Question

Find the number of odd integers between \[1000\] and \[8000\] which have none of their digit repeated.

Answer 1

Hint: We are provided two even integers \[1000\] and \[8000\] and we have to find odd integers between\[1000\] and \[8000\] which have none of their digits repeated.
An odd integer is those integers that end with \[1\], $3$ , $5$ , $7$ , $9$
Here we will use the fact that odd integer lying between \[1000\] and \[8000\] must be a \[3\]-digit number and unit digit will always end with \[1\], $3$ , $5$ , $7$ , $9$.

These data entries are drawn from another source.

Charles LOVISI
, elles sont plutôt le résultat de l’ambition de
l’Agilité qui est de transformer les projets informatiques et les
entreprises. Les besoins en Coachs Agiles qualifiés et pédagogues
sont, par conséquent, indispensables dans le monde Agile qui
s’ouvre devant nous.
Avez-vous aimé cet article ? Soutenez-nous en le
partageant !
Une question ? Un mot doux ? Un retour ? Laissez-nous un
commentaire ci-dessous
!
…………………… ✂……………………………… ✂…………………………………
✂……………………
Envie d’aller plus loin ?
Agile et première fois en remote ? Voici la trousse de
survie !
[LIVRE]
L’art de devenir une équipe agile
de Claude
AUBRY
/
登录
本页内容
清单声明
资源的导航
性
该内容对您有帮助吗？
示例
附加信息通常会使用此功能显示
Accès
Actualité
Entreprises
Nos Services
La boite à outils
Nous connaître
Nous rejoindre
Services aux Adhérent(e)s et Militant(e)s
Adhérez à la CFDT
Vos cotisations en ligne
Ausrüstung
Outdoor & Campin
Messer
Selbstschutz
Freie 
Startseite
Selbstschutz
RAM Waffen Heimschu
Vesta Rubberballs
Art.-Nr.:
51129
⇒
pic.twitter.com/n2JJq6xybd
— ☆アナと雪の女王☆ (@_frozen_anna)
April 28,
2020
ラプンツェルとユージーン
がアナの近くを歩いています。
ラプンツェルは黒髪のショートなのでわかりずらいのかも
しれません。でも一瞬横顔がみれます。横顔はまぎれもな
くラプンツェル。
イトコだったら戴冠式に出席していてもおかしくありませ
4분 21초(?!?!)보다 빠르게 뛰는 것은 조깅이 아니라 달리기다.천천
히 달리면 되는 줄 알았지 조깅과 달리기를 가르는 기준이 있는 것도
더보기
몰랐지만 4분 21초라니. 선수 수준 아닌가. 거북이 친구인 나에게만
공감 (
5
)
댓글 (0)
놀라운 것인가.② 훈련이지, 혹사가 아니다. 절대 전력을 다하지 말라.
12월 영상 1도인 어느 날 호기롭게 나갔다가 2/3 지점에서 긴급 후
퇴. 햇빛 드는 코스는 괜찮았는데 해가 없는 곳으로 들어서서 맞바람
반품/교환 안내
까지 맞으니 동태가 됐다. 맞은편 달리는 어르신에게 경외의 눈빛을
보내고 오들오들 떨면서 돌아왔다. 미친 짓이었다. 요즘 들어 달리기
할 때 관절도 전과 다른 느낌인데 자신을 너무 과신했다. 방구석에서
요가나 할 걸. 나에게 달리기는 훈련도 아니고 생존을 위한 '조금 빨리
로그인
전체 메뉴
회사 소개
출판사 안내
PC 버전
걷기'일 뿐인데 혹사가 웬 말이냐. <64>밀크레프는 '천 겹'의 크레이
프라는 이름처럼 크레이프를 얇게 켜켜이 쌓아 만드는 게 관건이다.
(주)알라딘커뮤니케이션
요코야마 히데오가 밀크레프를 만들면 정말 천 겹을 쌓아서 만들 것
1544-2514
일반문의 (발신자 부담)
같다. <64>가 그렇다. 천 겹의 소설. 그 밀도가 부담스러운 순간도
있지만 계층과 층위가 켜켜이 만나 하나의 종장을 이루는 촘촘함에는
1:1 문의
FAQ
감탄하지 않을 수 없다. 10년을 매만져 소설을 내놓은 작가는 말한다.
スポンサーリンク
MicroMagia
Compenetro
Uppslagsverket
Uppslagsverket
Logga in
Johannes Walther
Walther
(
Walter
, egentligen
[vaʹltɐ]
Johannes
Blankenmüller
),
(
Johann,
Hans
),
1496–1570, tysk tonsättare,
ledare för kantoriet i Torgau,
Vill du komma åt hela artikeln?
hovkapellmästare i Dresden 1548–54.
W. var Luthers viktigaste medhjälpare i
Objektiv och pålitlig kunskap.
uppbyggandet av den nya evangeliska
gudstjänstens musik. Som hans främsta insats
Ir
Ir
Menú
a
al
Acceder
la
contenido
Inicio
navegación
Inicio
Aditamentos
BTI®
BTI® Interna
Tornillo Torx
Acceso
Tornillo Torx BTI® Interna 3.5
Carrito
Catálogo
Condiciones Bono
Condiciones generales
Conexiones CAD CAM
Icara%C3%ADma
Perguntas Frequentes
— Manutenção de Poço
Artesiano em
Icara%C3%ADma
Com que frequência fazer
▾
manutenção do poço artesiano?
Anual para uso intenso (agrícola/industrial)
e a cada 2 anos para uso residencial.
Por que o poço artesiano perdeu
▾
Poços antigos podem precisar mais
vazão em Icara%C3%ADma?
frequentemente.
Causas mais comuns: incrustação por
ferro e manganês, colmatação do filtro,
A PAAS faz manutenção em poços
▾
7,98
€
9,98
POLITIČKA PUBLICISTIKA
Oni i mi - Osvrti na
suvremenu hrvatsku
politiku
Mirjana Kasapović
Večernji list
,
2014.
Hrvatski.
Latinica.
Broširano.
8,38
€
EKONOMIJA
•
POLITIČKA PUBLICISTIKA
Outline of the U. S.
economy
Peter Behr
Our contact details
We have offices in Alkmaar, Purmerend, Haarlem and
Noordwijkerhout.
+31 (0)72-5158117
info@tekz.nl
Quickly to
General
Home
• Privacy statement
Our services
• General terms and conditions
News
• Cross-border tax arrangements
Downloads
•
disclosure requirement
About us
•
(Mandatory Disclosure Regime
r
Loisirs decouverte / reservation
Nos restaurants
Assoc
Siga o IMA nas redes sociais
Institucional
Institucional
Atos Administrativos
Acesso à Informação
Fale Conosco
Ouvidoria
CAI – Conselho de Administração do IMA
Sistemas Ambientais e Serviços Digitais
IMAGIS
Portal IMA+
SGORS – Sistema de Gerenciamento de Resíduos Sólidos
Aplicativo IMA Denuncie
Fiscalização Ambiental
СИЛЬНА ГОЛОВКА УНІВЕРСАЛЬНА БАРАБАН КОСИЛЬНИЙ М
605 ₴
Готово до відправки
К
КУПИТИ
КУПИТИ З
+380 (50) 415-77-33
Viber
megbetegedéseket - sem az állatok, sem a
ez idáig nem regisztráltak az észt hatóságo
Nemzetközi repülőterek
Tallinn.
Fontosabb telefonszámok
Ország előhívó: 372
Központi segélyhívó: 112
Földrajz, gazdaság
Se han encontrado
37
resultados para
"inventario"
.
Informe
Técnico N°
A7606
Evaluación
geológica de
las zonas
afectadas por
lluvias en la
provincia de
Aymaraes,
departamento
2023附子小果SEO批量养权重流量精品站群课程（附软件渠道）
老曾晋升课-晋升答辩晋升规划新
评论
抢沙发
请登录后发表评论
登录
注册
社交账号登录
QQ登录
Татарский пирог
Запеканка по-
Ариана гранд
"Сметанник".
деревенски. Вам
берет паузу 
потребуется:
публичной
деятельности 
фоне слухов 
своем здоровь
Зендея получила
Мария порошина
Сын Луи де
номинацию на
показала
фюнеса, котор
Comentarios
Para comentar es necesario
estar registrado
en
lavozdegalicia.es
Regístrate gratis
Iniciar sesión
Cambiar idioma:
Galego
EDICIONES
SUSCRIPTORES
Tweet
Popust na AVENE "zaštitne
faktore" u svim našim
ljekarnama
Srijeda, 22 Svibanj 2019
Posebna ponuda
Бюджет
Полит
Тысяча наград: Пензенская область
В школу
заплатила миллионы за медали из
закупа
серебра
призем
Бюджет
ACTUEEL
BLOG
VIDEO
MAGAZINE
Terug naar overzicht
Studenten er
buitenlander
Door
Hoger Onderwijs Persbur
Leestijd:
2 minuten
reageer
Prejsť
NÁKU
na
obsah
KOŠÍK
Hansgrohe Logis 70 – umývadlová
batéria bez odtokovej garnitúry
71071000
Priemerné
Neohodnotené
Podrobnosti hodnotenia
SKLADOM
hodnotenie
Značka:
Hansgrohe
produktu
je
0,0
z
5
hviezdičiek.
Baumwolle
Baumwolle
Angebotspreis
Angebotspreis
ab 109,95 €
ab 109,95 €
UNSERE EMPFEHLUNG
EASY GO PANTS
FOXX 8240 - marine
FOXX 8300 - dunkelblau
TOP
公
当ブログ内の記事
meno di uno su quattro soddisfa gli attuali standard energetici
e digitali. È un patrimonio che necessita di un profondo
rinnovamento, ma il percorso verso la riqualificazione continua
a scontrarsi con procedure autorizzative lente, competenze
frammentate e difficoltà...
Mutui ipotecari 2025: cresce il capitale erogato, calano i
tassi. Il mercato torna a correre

Complete step by step solution:
We are given a range \[1000\] \[ - \]\[8000\] both are even integers.
So, any odd integer lying between \[1000\] and \[8000\] neither has \[0\], $8$ , $9$ at its thousand places.
Then a thousand places can be filled in \[7\] ways.
Namely, any digit \[1\] to \[7\] the remaining two places can be filled in \[8 \times 7 = 56\] ways.
Hence Total no. formed in this way \[56 \times 7 = 392\]
Now if the unit place is filled with any of the four digits \[1\], $3$ , $5$ , $7$
 the thousand’s place can be filled in \[6\] ways and the remaining two places can be filled in \[8 \times 7 = 56\] ways
Now the total number formed in this way \[56 \times 6 \times 4 = 1344\]
The total number of odd integers formed will be \[392 + 1344 = 1736\] ways

Note: Students must avoid calculation mistakes to make their solutions error-free. Mistakes in calculation often lead them to incorrect and confusing answers.
In this question, the student must focus on the last place because they are supposed to find odd numbers. Therefore, the last digit matters here, then they need to focus on the first two places one by one.
Here in this question, one can also apply the permutation formula because permutation is also called arrangements and here we can see arrangement is formed because repetition is not allowed in the given question.